Михаил Веллер.

Перпендикуляр

(страница 3 из 26)

скачать книгу бесплатно

И еще. Вот представьте себе социокультурное пространство как некую такую комнату, не то полусферическую пещеру. И вот посередине самый высокий пьедестал – это номер первый. Вокруг него стоят такие кресла пониже – это номера вторые. Где-то там ближе к стенам табуреточки – это номера третьи. А свет то ярче, то темнее, то видно лучше в одном углу, то в другом. Так что вторые номера видны то лучше, то хуже, – а третьи то появляются, то вовсе не видны. А еще есть какие-то проходящие фигуры, которые то есть, то нет. То они посидят, то уйдут, то их выгонят, то они вообще стоя.

Таким образом. Жил-был поэт Венедиктов, который очень славен когда-то. Ну там в конце первой половины XIX века. Его очень любили. Его переписывали. У него было много читателей. Гораздо больше чем у Пушкина. И гораздо больше чем у Лермонтова. Его переписывали барышни, его переписывали приказчики, его книжки покупали. У него были такие для того времени весьма изящ ные, красивые вполне стихи. Как там: «Кудри девы-чародейки», чего-то там скрипят или блестят, «кудри-кольца, кудри-змейки, кудри – солнечный каскад»… Знаете, в те времена это было вполне даже ничего. Больше Венедиктова считайте что и нет… а говорить, что у него были приличные стихи – это все равно, что расписываться в своем дурновкусии. Потому что не находится места! «Боливару не вынести» такую толпу народа.

Или. Все, кто интересуется Пушкиным, отлично знают (в школе должны учить), что жило-было несколько плохих людей, которые Пушкина травили, не любили. Они были тупые; они были вообще нехорошие во всем. Один из них был Булгарин.

Вот Грибоедов Александр Сергеевич, пушкинский полный тезка, был человеком едкого, острого, блистательного ума. Автором возможно лучшей, гениальной русской пьесы за весь XIX век – «Горе от ума», стоящей на какой-то непревосходимой высоте в рейтинге цитирования, разобранной на присказки типа: «А судьи кто?» и т.д. «Подальше выбрать уголок…»

И вот этот Грибоедов, весьма презирая болтливое и пустое петербургское общество, дружил исключительно с Булгариным. У Булгарина была серьезная история – он был солдат, боец, повстанец, бизнесмен, агент, сотрудник спецорганов; он был серьезный, разумный, основательный, сильный человек. А кроме того, его, конечно, очень характеризует дружба с Грибоедовым, потому что Грибоедов был очень разборчив, находился на самом верху светского общества и одарял своим вниманием очень-очень мало кого. Но поскольку у нас Пушкин главнее Грибоедова, то получается, что Булгарин все равно плохой. Если кто заинтересуется Булгариным и захочет что-нибудь там изучить, вы имейте в виду, что, понимаете, ему Грибоедов всегда дал бы самую лучшую рекомендацию для изучения филологами-русистами.

Или обычно Лермонтов ассоциируется у читателей с Печориным. Лермонтов этого и хотел. Такой идеализированный автопортрет. «А смешно подумать, что на вид я еще мальчик: члены свежи и гибки, густые кудри вьются» и т.д. Сам же бедный Лермонтов был невелик ростом, какой-то немного скособоченный, туловище имел плоское и широкое, ноги короткие и кривые, лысеть стал где-то лет с двадцати пяти.

[Задания]:
- 1) Перескажите короче абзац отрывка, который начинается словами «Вот Грибоедов Александр Сергеевич», и сохраните главные факты.
- 2) Напишите, что могло бы идти дальше в отрывке о русских писателях, начиная сразу после его последнего предложения.

[Данные]:

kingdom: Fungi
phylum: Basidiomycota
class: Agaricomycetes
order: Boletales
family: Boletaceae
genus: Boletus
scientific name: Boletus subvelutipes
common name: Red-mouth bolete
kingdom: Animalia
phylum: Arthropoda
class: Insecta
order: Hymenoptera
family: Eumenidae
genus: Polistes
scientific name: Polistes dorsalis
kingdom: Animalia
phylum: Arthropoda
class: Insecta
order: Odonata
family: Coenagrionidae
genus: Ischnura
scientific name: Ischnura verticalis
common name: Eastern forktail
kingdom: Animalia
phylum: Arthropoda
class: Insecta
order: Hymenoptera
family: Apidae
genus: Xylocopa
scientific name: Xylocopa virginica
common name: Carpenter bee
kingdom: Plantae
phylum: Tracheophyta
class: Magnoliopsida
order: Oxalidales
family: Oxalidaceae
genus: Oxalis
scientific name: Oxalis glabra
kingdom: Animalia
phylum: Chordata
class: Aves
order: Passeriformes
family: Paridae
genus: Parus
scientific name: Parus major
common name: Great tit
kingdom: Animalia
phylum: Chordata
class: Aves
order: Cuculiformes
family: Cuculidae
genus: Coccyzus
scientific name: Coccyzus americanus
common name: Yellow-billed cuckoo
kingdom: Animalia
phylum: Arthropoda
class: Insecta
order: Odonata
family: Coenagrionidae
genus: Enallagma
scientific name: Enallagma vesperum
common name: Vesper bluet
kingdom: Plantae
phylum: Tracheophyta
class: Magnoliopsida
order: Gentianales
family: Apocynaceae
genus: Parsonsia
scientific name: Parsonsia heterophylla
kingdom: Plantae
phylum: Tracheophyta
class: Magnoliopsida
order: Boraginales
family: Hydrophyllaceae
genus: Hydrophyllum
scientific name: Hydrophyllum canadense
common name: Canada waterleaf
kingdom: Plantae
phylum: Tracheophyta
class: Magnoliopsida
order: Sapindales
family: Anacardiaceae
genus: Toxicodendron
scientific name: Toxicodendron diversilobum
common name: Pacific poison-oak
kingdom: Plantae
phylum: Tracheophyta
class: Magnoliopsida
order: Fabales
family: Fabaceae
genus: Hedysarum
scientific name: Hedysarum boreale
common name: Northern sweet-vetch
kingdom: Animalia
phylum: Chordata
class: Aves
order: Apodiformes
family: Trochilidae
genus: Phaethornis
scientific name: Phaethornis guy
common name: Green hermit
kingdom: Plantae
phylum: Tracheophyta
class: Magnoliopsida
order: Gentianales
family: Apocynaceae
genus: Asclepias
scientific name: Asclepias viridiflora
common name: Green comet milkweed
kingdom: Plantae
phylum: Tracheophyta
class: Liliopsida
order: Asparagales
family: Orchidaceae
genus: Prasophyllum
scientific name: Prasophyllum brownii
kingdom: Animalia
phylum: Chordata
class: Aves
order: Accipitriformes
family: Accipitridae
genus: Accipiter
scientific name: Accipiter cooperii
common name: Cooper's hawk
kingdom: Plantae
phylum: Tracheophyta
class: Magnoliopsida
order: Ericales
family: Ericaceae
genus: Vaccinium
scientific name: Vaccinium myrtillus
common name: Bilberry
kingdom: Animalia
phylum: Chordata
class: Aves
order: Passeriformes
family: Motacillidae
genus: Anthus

[Ответы по порядку]:
- 1) Грибоедов, полный тезка Пушкина, был человеком острого и блестящего ума. Он написал «Горе от ума», возможно лучшую русскую пьесу XIX века. По цитируемости она стоит очень высоко, и ее разобрали на присказки вроде «А судьи кто?» и «Подальше выбрать уголок…».

- 2)
В свои неполные двадцать семь уже сильно оплешивел. И менее всего он походил на красавца и героя Печорина.

Вот этот самый Лермонтов, который также у нас проходит по разряду невинных жертв, убиенных врагами русской литературы. Судя по всему, этот Лермонтов был абсолютно непереносим в личном общении. Мартынова он затравил, Мартынова он довел, как сказали бы позднее, до нервного срыва. Мартынов несчастный, который никого не трогал, жил в состоянии постоянного стресса. И от Лермонтова Мартынов хотел только одного – хорошо бы никогда не попадаться Лермонтову на глаза. Но общество на Кавказе было узкое, и как только Лермонтов видел Мартынова, так он начинал издеваться над ним. В конце концов и случилась дуэль, где Мартынову пришлось, в общем, стрелять, потому что там были свои дуэльные правила на тот момент, на 1841 год, когда выстрел на воздух шел в нехороший незачет, и т.д. и т.п. Всю остальную жизнь несчастный Мартынов прожил в провинции, в общем, в бедности, в деревне, в раскаянии, и как-то вот совершенно нехорошо он себя имел. (Там, правда, была еще одна смешная европейская история. Но это выходит, к сожалению, за рамки нашего сегодняшнего разговора.)

Вот этот самый Лермонтов, который впервые в русской поэзии написал блистательные стихи, не устаревшие за полтора века, Лермонтов, который дал непревосходимые образцы поэзии на русском языке, как оставшимся хрестоматийным:

 
Есть речи: значенье
Темно иль ничтожно,
Но им без волненья
Внимать невозможно.
Не встретит ответа
Средь шума мирского
Из пламя и света
Рожденное слово.
 

Вот это написано еще в первой половине XIX века. Пройдет много лет, пока русская поэзия вернется к таким же вершинам.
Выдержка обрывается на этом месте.